Raspberries show more promising health benefits
- Research presented in April at the Experimental Biology conference in Chicago could further enhance the red raspberry's reputation as a healthy food option, according to the National Processed Raspberry Council.
- Scientists found improvement in glucose control and increased satiety in the participants of short-term human trials, while longer-term animal trials revealed "promising effects" of raspberry intake on gut microbiota.
- Study observations support future research into the possible beneficial effects of raspberry consumption on reducing inflammation, obesity and the risk of type 2 diabetes, the council noted.
The raspberry is considered an extremely healthy food due to its impressive nutritional profile. Raspberries contain vitamins, calcium, potassium, thiamin, riboflavin, niacin and other nutrients.They also posses the antioxidants alpha and beta-carotene, lutein, zeaxanthin, and choline.
In addition, prior research has shown raspberries feature polyphenols such as anthocyanin, flavonols, and ellagitannins, which are said to decrease oxidative damage from free radicals. They also have shown potential in animal and human studies for preventing or reducing the risk of chronic diseases, including cancer and heart disease.
"We are excited about this new flurry of studies, which builds on previously published research aimed to better understand the potential health benefits of red raspberries," Tom Krugman, executive director of the National Processed Raspberry Council, said in a statement.

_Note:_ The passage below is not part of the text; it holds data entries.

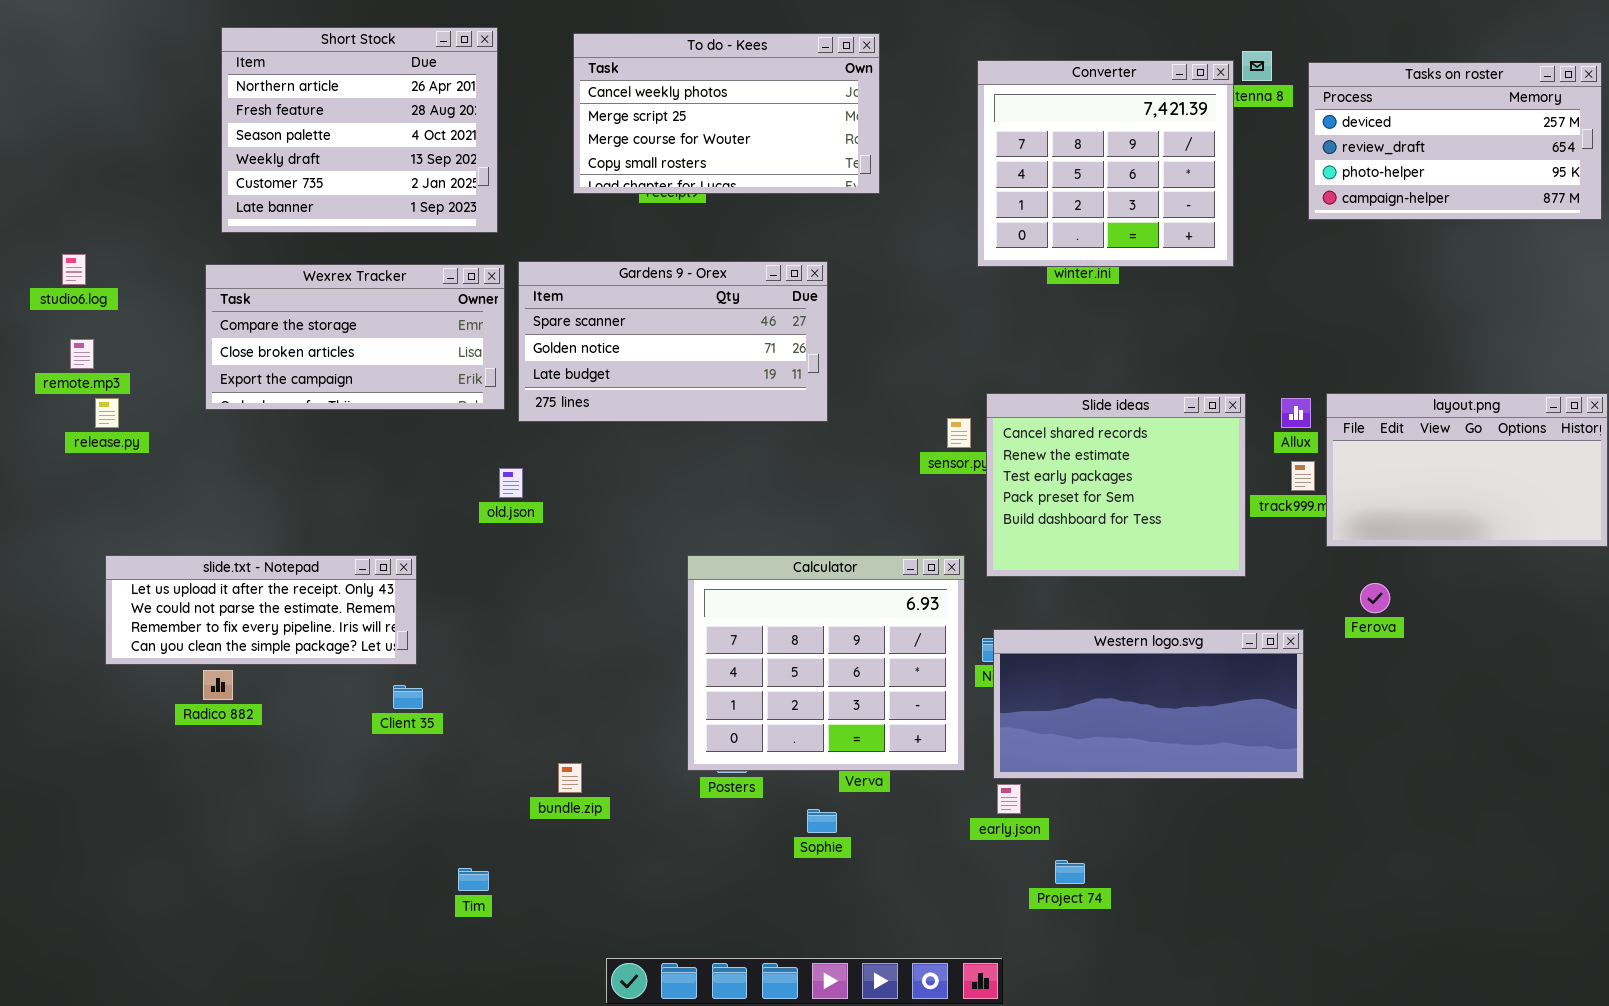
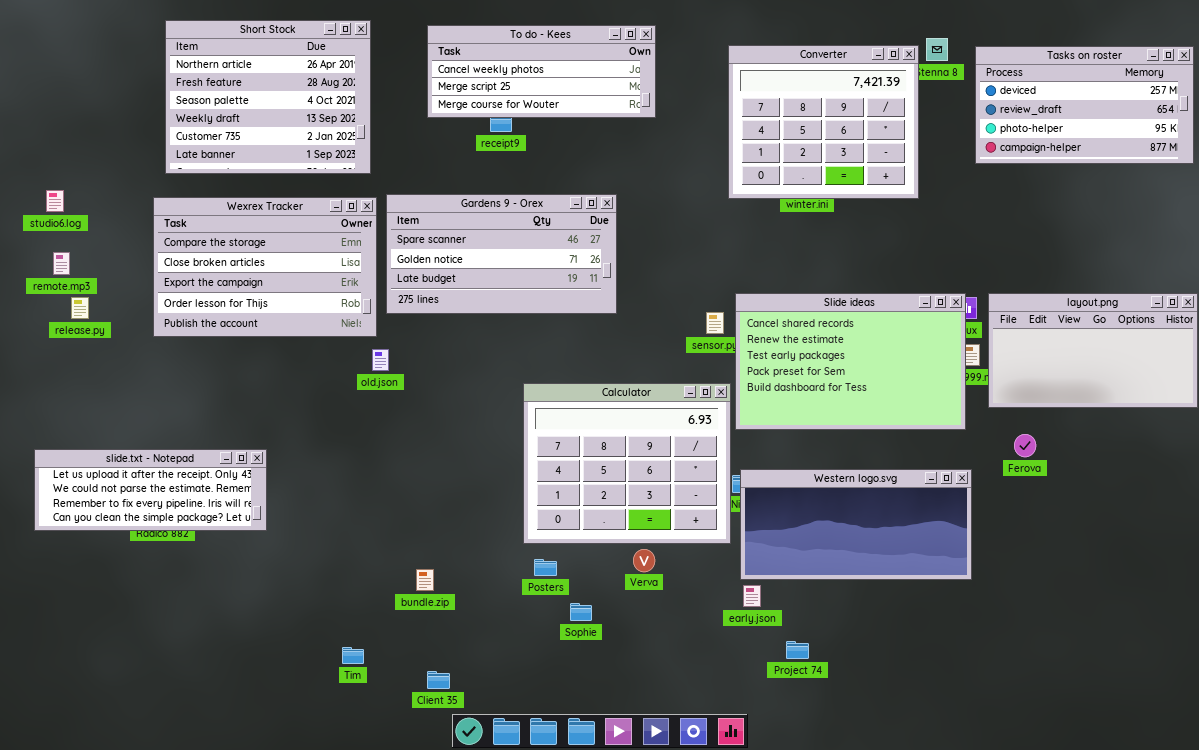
To do - Kees: [573,33,880,194] -> [427,25,656,118], resized
Wexrex Tracker: [205,264,505,410] -> [153,197,377,337], resized
Slide ideas: [986,393,1246,577] -> [735,293,966,430], resized
slide.txt - Notepad: [105,555,417,665] -> [34,449,267,531], moved
Calculator: [687,555,965,771] -> [523,383,731,544], moved
Client 35: [393,685,423,709] -> [427,671,450,689], moved
Sophie: [807,809,837,833] -> [570,603,592,621], moved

Raspberries are not the only fruit that ranks high in antioxidants. At the top of the list are cranberries, blueberries and blackberries, followed by apples, peaches, mangoes and melons. It's likely that some of the benefits from raspberries identified in the most recent studies — such as glucose control, increase satiety and gut microbiota —could take time before the information is verified or the fruit is available in a quantity or form where people can consume it enough where it has a meaningful impact on their health.
The raspberry is produced predominately in three states: California, Oregon and Washington, according to data from the U.S. Agriculture Department. In 2015, 128,400 tons of the fruit was produced, valued at $581 million — higher than some crops but trailing popular fruits such as apples, strawberries, oranges and grapes.
Further evidence that raspberries have even more health benefits than previously thought could further increase demand for the fruit, and without additional production increases, prices could increase.